### Data to examine
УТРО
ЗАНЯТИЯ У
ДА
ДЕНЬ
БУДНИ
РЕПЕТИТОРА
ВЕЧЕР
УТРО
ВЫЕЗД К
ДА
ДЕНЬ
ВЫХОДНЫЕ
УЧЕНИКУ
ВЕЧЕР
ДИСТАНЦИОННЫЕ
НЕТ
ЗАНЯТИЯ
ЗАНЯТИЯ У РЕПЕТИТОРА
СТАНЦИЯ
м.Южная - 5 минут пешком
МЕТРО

### What the task asks
Exact copies are needed of the line with "ДИСТАНЦИОННЫЕ" and each line after it through the end of the material above.

### Result for this exercise
ДИСТАНЦИОННЫЕ
НЕТ
ЗАНЯТИЯ
ЗАНЯТИЯ У РЕПЕТИТОРА
СТАНЦИЯ
м.Южная - 5 минут пешком
МЕТРО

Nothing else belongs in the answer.